A Quinnipiac poll released Thursday showed Romney catching up with Obama in Florida and Ohio, where the two are essentially locked in a tie. But in Pennsylvania, where Obama has a 50 percent approval rating, the president has an eight-percentage point lead over Romney, 47-39 percent.

The poll shows voters are still concerned about the economy, with most saying the country is still in a recession. Nonetheless, in each swing state polled, a majority of voters feel the U.S. economy is in recovery.

Overall, Obama is doing slightly better than Romney in these critical swing states today, said Peter A. Brown, assistant director of the Quinnipiac University Polling Institute.

In Florida, where Romney has the slight lead, 44-43 percent, most voters disapprove of how Obama is performing his job, 50-46 percent. Half say the president does not deserve to be reelected. Florida had the most voters say the country is still in a recession, 70-26 percent, with 51 percent saying the economy is in recovery.

In Ohio, Obama leads Romney 44-42 percent. Unlike Florida, there is a gender gap between the two candidates. Ohio women prefer Obama 50-37 percent, while men support Romney 48-38 percent.

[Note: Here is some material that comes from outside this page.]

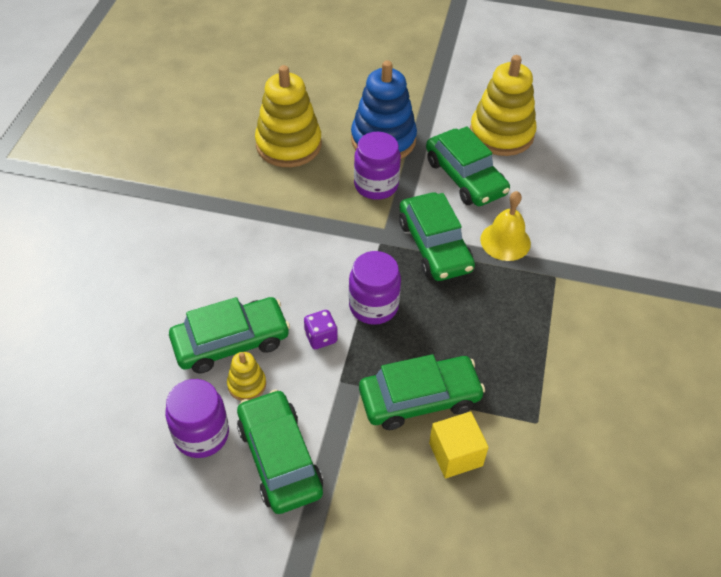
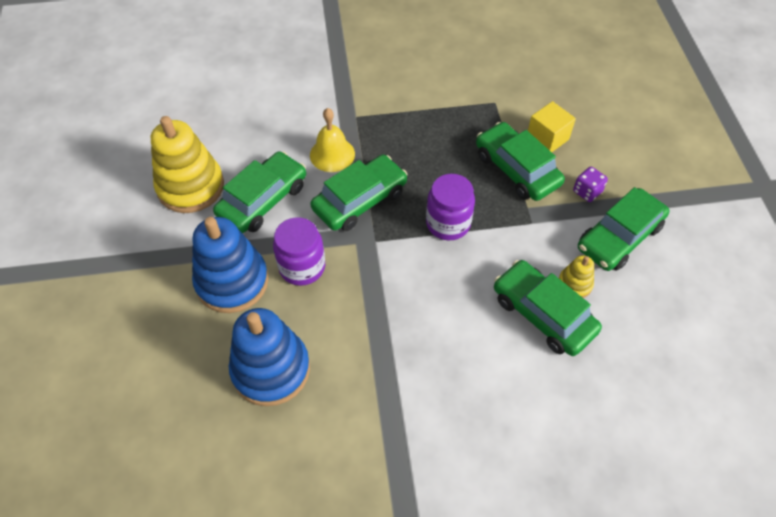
camera: 110 degrees left, 5 degrees up
(201, 434) = (636, 297): purple jar -> none
(288, 145) = (271, 369): yellow stacking toy -> blue stacking toy
(321, 337) = (500, 249): purple dice -> purple dice (587, 192)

On the economic front, 67 percent of Ohio voters say America is in recession, but 55 percent say the recovery has begun. Still, more voters feel Romney would handle the economy better than the president, 47 - 43 percent.

Brown says that Romney is beginning to consolidate support from Republican voters now that the primary is effectively over. Also, the last few months of not-so-hot economic numbers has given Romney a boost.

Voter optimism about the economy has leveled off, reflecting economic statistics over the past month and the public reaction to them, Brown said.

Meanwhile, in Pennsylvania, Obama's economic message seems to be catching on with voters, especially women, who support the president over Romney by 15 percentage points.

Obama, with a 50 percent approval rating, is pulling away from Romney in a state where 44 percent of voters say the president would do a better job on the economy, nearly tied with Romney receives. Pennsylvania voters are also more optimistic about the economy, as 56 percent say the nation is in recovery.

Of the three states, Pennsylvania is the one in which the largest number of voters say the economy is beginning to recover, Brown said.